Lawyers Weekly, in partnership with Momentum Media’s research arm Momentum Intelligence, is set to uncover the key motivators legal professionals consider when deciding to switch or join firms.
Appearing on a recent episode of The Lawyers Weekly Show, host Jerome Doraisamy spoke with Lawyers Weekly editor Emma Ryan and Momentum Intelligence head of research services Michael Johnson about the launch of this year’s ‘Legal Firm of Choice Survey’.
Now in its fifth year, the survey calls on Lawyers Weekly readers to identify the factors that influence their choice in joining (or leaving) a law firm.
Beyond the firm’s brand, the publication asks how central training support is, as well as information technology, human resources and career advancement opportunities in readers’ decision-making.
According to Michael Johnson, the survey is an opportunity to share – confidentially – what legal employers should do to attract new talent and retain existing staff, and to outline the values or initiatives that are important in an organisation.
“Essentially, we're canvassing the experiences, attitudes and perceptions of legal professionals to really get a bit more of a better understanding about what their work day is like,” he explained.
“There's so much that is set around how happy legal professionals are, and it's obviously quite a competitive environment in terms of talent across the legal industry.
“This is a benchmark tool that we can use, to apply every year to understand ‘OK, here are the key issues, here are some of the changes, and here's what legal professionals are saying’.”
The biggest issues likely to receive attention in this year’s survey relate to the culture of each law firm, and what employers are doing to promote wellbeing among staff, Emma Ryan noted.
“For us, there have been a couple of really major themes that have developed over the past 12 months in particular. A big one of those is obviously sexual harassment,” she said.
“We're seeing employers come forward with these types of policies about trying to protect their staff and encouraging them to come forward if they have any issues in the workplace.
“Another one is gender quotas. Trying to get gender equality in the law is really important at the moment.
“We've seen firms such as Baker McKenzie and Norton Rose Fulbright introduce 40-40-20 gender quotas recently, and I think that's about encouraging an equal playing field across the profession and getting women and minorities into more partnerships, which is really good to see.
“In terms of these sorts of strategies, I think it is about that attraction piece. Graduates now are presented with so much choice in terms of what firm they can go to. There are so many different law firms in the market, so it's how you go about trying to nab this talent, but also how do you keep it as well. Some of these policies are really integral for that.”
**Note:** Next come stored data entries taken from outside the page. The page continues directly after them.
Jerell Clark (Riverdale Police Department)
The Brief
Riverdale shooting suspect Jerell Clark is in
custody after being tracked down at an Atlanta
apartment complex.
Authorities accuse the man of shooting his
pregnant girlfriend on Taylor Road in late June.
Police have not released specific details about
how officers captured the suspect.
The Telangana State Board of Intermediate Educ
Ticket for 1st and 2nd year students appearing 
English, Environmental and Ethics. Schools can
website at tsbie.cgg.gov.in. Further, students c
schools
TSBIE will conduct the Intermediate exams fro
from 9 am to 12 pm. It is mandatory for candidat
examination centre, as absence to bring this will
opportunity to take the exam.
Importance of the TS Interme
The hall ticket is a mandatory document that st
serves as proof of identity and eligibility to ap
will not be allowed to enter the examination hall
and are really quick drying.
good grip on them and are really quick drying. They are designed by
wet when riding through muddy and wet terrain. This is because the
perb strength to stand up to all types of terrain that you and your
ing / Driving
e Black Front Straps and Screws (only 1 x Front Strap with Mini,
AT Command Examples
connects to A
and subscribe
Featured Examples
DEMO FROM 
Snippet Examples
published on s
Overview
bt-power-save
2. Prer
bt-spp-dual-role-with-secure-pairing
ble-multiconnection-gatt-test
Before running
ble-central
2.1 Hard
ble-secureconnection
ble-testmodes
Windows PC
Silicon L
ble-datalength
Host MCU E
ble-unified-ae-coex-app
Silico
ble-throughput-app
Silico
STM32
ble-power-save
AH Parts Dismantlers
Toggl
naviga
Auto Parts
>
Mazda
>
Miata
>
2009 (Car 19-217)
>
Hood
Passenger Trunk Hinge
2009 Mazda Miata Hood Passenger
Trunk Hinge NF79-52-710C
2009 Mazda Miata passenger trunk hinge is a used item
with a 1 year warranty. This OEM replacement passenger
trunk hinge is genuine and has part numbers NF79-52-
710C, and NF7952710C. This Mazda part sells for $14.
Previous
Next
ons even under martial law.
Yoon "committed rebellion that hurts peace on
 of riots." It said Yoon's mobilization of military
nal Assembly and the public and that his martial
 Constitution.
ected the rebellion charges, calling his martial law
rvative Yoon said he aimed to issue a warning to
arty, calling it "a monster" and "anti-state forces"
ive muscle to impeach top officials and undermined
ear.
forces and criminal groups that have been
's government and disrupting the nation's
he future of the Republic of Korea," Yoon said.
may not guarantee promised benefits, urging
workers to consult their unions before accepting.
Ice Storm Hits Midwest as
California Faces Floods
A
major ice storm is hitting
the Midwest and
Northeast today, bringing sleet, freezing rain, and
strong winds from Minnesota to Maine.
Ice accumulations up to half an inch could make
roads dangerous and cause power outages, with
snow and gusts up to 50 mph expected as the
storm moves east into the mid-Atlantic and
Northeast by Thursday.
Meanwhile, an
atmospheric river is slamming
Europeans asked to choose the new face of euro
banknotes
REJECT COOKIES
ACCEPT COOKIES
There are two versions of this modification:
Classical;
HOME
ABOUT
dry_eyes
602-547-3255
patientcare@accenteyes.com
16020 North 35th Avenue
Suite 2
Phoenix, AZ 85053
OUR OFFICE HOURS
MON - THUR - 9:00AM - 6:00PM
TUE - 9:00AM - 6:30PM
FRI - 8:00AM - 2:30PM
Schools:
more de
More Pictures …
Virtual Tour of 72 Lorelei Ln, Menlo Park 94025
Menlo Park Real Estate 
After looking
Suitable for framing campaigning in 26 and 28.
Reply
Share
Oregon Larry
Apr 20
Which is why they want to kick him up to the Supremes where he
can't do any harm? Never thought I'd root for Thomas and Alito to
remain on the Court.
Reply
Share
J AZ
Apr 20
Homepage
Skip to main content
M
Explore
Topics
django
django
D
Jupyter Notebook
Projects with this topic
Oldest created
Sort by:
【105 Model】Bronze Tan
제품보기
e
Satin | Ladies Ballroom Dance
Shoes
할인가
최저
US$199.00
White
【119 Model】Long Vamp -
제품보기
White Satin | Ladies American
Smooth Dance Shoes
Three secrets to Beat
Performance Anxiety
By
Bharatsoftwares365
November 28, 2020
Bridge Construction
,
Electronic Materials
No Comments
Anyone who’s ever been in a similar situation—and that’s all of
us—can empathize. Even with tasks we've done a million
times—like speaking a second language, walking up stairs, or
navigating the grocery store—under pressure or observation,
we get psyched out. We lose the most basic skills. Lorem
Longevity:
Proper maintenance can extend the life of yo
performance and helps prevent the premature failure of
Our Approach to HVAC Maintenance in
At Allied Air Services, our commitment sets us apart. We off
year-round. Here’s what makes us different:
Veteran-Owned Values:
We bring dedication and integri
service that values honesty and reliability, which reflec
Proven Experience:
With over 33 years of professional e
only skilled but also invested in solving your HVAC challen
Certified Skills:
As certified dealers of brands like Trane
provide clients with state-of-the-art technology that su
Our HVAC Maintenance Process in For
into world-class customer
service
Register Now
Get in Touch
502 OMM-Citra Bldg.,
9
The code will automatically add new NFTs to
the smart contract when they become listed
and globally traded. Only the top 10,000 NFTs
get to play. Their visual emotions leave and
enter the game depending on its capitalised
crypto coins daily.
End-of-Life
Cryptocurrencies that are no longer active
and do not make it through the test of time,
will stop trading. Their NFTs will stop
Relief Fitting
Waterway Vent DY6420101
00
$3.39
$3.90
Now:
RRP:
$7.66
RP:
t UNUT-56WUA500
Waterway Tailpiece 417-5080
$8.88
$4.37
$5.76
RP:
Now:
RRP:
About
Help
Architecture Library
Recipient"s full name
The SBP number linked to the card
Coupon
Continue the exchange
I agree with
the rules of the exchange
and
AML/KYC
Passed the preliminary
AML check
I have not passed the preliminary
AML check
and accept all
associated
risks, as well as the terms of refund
While the Legal Firm of Choice Survey presents an opportunity for lawyers to air feedback on their employer, it also gives law firms across the country pivotal, objective insights into what they’re doing well and what they can be doing better.
A big takeaway each year, Mr Johnson says, is that lawyers want their employer to be consistent.
“I think you need consistency. Consistency at a high-level matters,” he said.
“Obviously what we're doing in this research is saying ‘These are the things that matter’, but then we look at it and go, ‘OK, this is a time for me to reflect on my quality of leadership ... How do we compare to the industry average, or how do we compare to our peers?’
“Then there are things like communication. Communication is such an integral part of how an organisation conducts its business.
“Overall, what lessons can they take from this? Take it as an opportunity to reflect and to measure yourself against the wider community.”
Adding to this, Ms Ryan said: “I completely agree, particularly when it comes to communication”.
“It’s not just necessarily about screaming at your employees, because you're the top dog of an organisation or whatever, but also fostering collaboration and hearing from those that are inside the law firm across the board, and really seeing what they're after, and seeing what's going to make them happy, and seeing what is going to actually help them stay there.”
“It's so important these days, because people just aren't attached to law firms like they used to be in the past. They will go somewhere else if they're not happy and this research helps us uncover the reasons as to what leads to this.”